Based on pre-diluted bleach, TastePure Water Freshener performed much like bleach. The resulting water had a barely discernible chlorine smell, and the taste was fresh.
Bottom line: Recommended as an effective freshening product.
The United States has perhaps the highest quality water in world, regardless of what we read in the papers. Do we need to disinfect if the source water is chlorinated and of high quality? Perhaps not for safety alone, if the tank is cleaned and the water is turned over every few weeks, though often potability is improved. If traveling outside the U.S. or if cautious by nature, providing secondary disinfection is easy and safe.
We like bleach, particularly for annual sanitizing. It’s cheap, it’s known to be effective, and any aftertaste is easily removed with carbon filtering. However, the two test products formulated with dichlorisocyanurinate—AquaMega Tabs for freshening and Puriclean Powder for sanitizing—lasted longer than bleach. We also like AquaMega tablets for convenience; they have a long shelf life and are simple in use, with nothing to measure, nothing to spill, and nothing to return to stowage after use. If your boat’s not in the water and you can’t agitate your tank, the cleaning chemicals seem to help loosen deposits better than bleach sanitizing solutions and dishwasher detergents. However, dishwasher detergent did very well when a little sloshing was provided.
Although we began this project expecting cheap and effective bleach would win out, the convenience of some of the commercial products won us over.

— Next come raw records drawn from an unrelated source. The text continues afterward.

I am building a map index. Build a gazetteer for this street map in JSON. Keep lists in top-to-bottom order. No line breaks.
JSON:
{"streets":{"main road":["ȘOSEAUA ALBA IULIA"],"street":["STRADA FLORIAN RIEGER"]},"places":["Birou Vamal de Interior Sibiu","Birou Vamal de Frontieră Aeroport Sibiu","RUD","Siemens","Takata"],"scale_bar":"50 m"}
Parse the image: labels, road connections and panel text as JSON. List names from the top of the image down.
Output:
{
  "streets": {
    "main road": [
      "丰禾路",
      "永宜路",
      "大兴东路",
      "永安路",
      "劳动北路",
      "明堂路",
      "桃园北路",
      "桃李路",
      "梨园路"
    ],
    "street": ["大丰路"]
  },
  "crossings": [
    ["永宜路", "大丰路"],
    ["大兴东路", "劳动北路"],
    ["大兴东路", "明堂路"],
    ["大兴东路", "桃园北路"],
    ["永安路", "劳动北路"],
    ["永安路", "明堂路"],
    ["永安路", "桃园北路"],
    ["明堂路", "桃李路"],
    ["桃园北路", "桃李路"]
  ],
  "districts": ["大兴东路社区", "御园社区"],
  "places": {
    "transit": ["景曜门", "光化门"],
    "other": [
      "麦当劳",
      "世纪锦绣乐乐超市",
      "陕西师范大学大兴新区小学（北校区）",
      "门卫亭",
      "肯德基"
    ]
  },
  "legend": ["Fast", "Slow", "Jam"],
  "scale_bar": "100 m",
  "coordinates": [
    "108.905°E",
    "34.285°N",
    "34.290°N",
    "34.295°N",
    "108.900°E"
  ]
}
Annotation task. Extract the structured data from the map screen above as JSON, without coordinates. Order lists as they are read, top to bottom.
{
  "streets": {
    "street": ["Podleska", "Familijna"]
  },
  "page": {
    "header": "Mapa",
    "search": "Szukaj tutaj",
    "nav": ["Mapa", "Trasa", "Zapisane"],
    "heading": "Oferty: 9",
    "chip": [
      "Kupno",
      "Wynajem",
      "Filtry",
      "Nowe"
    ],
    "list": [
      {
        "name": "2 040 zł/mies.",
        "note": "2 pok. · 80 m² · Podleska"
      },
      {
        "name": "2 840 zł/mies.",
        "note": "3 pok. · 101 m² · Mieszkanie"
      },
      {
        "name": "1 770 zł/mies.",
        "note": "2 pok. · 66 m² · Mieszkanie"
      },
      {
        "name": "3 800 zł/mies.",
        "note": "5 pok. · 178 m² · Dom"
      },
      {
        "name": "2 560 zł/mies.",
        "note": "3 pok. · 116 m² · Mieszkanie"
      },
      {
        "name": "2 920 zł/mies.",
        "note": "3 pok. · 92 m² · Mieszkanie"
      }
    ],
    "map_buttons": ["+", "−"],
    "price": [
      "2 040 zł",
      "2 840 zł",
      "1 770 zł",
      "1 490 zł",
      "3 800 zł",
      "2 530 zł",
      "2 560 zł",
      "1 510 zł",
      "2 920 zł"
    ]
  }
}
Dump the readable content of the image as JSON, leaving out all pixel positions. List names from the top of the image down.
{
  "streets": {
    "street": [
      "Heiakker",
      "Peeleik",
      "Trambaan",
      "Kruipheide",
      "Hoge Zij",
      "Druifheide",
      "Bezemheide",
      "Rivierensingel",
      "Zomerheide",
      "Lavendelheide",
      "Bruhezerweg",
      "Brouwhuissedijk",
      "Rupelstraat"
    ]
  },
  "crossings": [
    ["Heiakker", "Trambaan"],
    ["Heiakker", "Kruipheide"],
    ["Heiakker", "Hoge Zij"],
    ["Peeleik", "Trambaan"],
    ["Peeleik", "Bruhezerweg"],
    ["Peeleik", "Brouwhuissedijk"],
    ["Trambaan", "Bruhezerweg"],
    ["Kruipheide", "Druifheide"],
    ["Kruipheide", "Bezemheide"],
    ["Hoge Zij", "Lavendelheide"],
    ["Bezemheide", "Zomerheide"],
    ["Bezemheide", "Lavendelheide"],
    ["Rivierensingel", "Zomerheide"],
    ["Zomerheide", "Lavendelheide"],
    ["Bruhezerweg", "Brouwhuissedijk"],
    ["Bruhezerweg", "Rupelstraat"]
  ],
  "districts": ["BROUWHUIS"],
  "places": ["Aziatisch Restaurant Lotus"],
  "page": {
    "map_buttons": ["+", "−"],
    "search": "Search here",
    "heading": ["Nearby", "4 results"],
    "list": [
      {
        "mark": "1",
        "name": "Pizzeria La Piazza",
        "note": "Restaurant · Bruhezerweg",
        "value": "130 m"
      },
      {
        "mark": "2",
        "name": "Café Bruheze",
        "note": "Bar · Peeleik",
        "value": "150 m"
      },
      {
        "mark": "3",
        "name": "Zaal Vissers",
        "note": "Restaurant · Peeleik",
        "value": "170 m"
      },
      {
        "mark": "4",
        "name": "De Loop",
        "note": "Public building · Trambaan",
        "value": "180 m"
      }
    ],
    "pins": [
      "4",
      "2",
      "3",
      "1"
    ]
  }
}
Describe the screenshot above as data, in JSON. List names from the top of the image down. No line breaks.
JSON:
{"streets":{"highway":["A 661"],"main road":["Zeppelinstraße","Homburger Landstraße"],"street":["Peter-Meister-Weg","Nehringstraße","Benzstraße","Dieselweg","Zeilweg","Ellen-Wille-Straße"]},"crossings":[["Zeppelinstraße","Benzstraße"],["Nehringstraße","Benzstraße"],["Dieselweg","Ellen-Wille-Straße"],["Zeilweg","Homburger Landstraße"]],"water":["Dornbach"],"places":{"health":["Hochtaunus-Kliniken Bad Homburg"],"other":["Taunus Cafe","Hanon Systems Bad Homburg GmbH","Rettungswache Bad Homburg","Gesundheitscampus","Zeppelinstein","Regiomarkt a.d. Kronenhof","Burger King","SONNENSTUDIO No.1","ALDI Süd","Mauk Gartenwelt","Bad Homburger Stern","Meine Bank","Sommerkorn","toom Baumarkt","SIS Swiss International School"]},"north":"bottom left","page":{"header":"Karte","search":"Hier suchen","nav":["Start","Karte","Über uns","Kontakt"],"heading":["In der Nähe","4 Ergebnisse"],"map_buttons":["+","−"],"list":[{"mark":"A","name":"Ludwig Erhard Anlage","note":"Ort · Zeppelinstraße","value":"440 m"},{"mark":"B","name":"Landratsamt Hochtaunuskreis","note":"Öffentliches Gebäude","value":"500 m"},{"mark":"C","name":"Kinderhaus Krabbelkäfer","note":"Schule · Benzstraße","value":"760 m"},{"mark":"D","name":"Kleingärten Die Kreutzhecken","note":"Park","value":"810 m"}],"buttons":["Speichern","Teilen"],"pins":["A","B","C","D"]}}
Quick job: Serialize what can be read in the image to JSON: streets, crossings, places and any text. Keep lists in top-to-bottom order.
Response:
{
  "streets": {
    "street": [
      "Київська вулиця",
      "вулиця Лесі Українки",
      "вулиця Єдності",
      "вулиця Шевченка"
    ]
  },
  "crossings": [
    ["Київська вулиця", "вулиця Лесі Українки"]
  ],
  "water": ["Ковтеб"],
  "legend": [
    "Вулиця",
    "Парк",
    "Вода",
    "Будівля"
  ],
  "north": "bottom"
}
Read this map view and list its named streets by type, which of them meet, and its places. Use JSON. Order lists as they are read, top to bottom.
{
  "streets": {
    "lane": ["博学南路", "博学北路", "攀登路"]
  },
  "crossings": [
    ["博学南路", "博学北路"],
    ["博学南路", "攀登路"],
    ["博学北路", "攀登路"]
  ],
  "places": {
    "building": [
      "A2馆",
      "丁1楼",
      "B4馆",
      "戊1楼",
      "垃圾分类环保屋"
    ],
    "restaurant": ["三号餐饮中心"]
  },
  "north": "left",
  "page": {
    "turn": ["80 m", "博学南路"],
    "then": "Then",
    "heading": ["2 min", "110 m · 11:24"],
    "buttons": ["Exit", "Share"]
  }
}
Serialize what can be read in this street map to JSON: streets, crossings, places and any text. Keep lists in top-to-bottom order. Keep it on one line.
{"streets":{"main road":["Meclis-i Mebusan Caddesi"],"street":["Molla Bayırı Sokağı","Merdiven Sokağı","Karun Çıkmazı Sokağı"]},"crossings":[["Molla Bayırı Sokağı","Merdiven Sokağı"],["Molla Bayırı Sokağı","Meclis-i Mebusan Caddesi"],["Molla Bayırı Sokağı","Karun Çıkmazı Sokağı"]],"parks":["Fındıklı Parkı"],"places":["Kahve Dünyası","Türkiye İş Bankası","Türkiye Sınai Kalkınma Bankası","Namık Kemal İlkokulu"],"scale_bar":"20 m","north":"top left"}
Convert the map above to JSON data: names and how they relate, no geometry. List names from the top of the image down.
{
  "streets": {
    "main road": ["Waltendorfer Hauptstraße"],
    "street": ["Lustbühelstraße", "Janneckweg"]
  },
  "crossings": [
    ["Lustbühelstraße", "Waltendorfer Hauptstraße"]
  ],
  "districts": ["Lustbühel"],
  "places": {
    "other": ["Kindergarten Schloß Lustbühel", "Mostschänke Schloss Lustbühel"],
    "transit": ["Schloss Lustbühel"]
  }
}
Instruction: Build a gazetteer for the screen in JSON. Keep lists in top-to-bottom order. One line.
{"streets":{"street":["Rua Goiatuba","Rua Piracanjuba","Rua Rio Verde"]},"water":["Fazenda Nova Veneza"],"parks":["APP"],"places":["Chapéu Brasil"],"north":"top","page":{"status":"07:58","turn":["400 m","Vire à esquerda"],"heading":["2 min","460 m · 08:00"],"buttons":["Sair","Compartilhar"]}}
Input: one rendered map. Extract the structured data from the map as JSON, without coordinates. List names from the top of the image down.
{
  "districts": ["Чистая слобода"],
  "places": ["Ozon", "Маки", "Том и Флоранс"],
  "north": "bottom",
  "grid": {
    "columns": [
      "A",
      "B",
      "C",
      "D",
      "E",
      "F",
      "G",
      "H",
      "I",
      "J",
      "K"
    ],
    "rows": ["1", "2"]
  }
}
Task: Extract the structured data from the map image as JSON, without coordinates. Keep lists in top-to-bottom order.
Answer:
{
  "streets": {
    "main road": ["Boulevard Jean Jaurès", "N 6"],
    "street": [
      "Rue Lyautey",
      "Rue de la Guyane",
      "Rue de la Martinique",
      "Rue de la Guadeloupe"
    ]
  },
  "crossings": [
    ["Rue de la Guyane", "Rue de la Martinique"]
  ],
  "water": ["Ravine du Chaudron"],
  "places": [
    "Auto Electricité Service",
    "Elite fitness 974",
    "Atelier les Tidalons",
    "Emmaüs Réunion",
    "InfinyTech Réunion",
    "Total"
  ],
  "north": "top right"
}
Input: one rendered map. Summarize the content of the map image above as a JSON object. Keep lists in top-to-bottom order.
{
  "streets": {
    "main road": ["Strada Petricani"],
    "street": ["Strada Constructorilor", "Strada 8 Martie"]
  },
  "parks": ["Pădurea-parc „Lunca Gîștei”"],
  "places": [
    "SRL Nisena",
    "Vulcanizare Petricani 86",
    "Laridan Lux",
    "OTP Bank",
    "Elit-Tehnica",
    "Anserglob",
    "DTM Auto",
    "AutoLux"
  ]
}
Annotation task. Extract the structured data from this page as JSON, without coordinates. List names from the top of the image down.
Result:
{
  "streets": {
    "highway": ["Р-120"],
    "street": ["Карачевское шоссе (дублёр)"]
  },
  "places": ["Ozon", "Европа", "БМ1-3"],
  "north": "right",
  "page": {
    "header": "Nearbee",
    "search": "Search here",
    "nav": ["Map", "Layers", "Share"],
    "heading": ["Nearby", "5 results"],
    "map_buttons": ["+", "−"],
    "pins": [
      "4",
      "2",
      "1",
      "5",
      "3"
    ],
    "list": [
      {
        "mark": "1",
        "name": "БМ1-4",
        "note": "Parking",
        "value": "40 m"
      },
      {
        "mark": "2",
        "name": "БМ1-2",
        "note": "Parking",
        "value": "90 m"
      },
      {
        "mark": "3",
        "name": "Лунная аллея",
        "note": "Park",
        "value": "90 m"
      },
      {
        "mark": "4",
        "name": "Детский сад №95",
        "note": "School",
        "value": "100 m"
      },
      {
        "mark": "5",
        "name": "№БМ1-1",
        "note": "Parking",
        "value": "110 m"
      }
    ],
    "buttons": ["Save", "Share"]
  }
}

For sailors with aluminum tanks, we recommend AquaMega Tabs and Puriclean because of much lower corrosion rates—even lower than tap water. Additionally, we believe that the manufacturer’s recommended dose may be quite conservative; half this amount may be sufficient. We recommend that you buy test strips and use the smallest dose that is detectable or produces any chlorine smell in the tank. Aluminum corrosion will be reduced.
In our final clean-water installment, we will explore point-of-use filters, which will remove any last trace of odor, taste, or contaminating chemicals, leaving water as fresh, pure, and safe as bottled water. However, the steps we explored in this and the previous report (see PS, June 2015 online) are just as critical. Protection against biological growth begins at the tank fill and the tank.